▶ Alıştırma 1
Lütfen gösterilen metinden "Bir konserve fabrikasıydı." ile "değiştirmiyordu. Herkes eşitti." arasındaki kısmı, bu ifadeler de dahil olmak üzere aynen alıntılayın.
▶ Alıştırma 2
Gösterilen metne göre Antonio kaç yıldır kooperatifte çalışıyordu?

▶ Gösterilen Metin
*****
Sabah tarlada enginar topluyorlardı. 40 kişi kadar bir grup. Kadınlar ve erkeklerdi. Gençler ve yaşlılar. Seri bir hareketle enginarın sapından boynunu kırıp, kollarındaki sepete dolduruyorlardı. Biraz daha gençleri, sepetlerden alıp, traktörün romörküne dolduruyordu. Antonio ile konuşuyorduk. 28 yıldır kooperatifte çalışıyordu. Tarladakiler 6,5 saat çalışıyorlardı. Daha zordu işleri. Diğerleri 8’er saat. Arada “Ya arkadaşlar ufakları toplamayın” diye bozuk attı. Sonra yeniden başladılar tarlanın bir ucundan diğer tarafa. Enginar fiyatlarından konuştuk. Türkiye’de çok pahalı diye biliyordum. “Eğer biz işlemeden satsak burada hiç para etmez” diyordu, “Bu yüzden fabrikayı kurduk”.

Bir konserve fabrikasıydı. Bugünlerde mevsim olmadığı için yarı zamanlı çalışıyordu. Sebzeler toplandığında hemen fabrikada işleniyordu. Zeytinyağlı, sirkeli, ikisi birden ya da birçok çeşit enginar, kırmızı biber, fasülye, kereviz sapı konserveleri yapıyordu. Tarlada kendi üretikleriydi hepsi. Bu sefer biz gibi yapıp, “Kaça abi burası?” diye sormadım ama çok para ederdi gene fabrika. Bütün makineleri taksitle almışlardı. 6-7 yıl kadar borç ödemişlerdi. Her bir üründe “Kampanya” olarak çalışıyorlardı. Yani ürün zamanı gruplar halinde çalışıyorlardı. İşe alımlarda eğer başvuru çoksa ihtiyacı olanlar seçiliyordu. Hala fazla başvuru varsa, kura çekiliyordu. Söylemedim değil mi? Bütün kooperatiflerde herkesin ücreti eşitti. Usta olup olmaması, vasıflı olup olmaması ya da belediye konseyinde olması bir şeyi değiştirmiyordu. Herkes eşitti.
*****
▶ Veri Listesi

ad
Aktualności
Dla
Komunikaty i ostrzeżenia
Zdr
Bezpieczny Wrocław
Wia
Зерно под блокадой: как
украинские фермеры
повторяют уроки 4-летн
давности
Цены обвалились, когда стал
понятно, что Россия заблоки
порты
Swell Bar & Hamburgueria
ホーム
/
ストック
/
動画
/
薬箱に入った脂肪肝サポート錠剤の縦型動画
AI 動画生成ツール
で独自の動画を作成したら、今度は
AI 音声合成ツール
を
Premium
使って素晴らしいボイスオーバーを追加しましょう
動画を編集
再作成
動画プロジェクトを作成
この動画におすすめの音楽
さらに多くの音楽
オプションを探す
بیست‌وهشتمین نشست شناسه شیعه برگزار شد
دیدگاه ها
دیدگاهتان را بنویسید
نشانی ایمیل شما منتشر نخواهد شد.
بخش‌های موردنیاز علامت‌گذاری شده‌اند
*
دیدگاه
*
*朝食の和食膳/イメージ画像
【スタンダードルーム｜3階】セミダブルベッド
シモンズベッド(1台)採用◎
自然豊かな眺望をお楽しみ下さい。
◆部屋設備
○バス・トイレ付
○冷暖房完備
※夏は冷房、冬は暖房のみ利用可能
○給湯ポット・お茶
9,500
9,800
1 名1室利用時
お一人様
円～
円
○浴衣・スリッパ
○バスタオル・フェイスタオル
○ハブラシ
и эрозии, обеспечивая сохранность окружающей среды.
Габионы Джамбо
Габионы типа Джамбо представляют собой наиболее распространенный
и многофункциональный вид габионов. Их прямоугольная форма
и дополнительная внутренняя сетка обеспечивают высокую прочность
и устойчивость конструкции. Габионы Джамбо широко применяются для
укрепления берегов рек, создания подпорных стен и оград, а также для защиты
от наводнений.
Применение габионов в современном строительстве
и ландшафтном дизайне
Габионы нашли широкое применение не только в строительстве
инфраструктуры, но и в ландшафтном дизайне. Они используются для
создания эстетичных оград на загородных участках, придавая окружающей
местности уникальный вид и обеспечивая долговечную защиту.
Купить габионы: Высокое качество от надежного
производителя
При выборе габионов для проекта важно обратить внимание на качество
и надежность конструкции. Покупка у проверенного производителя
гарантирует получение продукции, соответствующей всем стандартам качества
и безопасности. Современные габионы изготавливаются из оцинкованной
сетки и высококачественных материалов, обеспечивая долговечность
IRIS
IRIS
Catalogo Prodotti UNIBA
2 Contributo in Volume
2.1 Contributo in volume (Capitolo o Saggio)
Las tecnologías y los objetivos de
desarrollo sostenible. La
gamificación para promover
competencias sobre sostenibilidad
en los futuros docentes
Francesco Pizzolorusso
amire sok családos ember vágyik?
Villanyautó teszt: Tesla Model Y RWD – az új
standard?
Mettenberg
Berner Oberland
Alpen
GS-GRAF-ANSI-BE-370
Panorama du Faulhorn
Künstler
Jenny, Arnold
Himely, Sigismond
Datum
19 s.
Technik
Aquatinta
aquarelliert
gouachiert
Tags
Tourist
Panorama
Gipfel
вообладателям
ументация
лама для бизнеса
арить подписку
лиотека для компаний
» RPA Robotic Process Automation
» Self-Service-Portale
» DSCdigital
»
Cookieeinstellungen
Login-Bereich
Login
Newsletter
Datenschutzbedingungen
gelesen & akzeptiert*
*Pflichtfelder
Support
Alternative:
*****
▶ Yanıt Kutusu 1
Bir konserve fabrikasıydı. Bugünlerde mevsim olmadığı için yarı zamanlı çalışıyordu. Sebzeler toplandığında hemen fabrikada işleniyordu. Zeytinyağlı, sirkeli, ikisi birden ya da birçok çeşit enginar, kırmızı biber, fasülye, kereviz sapı konserveleri yapıyordu. Tarlada kendi üretikleriydi hepsi. Bu sefer biz gibi yapıp, “Kaça abi burası?” diye sormadım ama çok para ederdi gene fabrika. Bütün makineleri taksitle almışlardı. 6-7 yıl kadar borç ödemişlerdi. Her bir üründe “Kampanya” olarak çalışıyorlardı. Yani ürün zamanı gruplar halinde çalışıyorlardı. İşe alımlarda eğer başvuru çoksa ihtiyacı olanlar seçiliyordu. Hala fazla başvuru varsa, kura çekiliyordu. Söylemedim değil mi? Bütün kooperatiflerde herkesin ücreti eşitti. Usta olup olmaması, vasıflı olup olmaması ya da belediye konseyinde olması bir şeyi değiştirmiyordu. Herkes eşitti.

▶ Yanıt Kutusu 2
28 yıldır.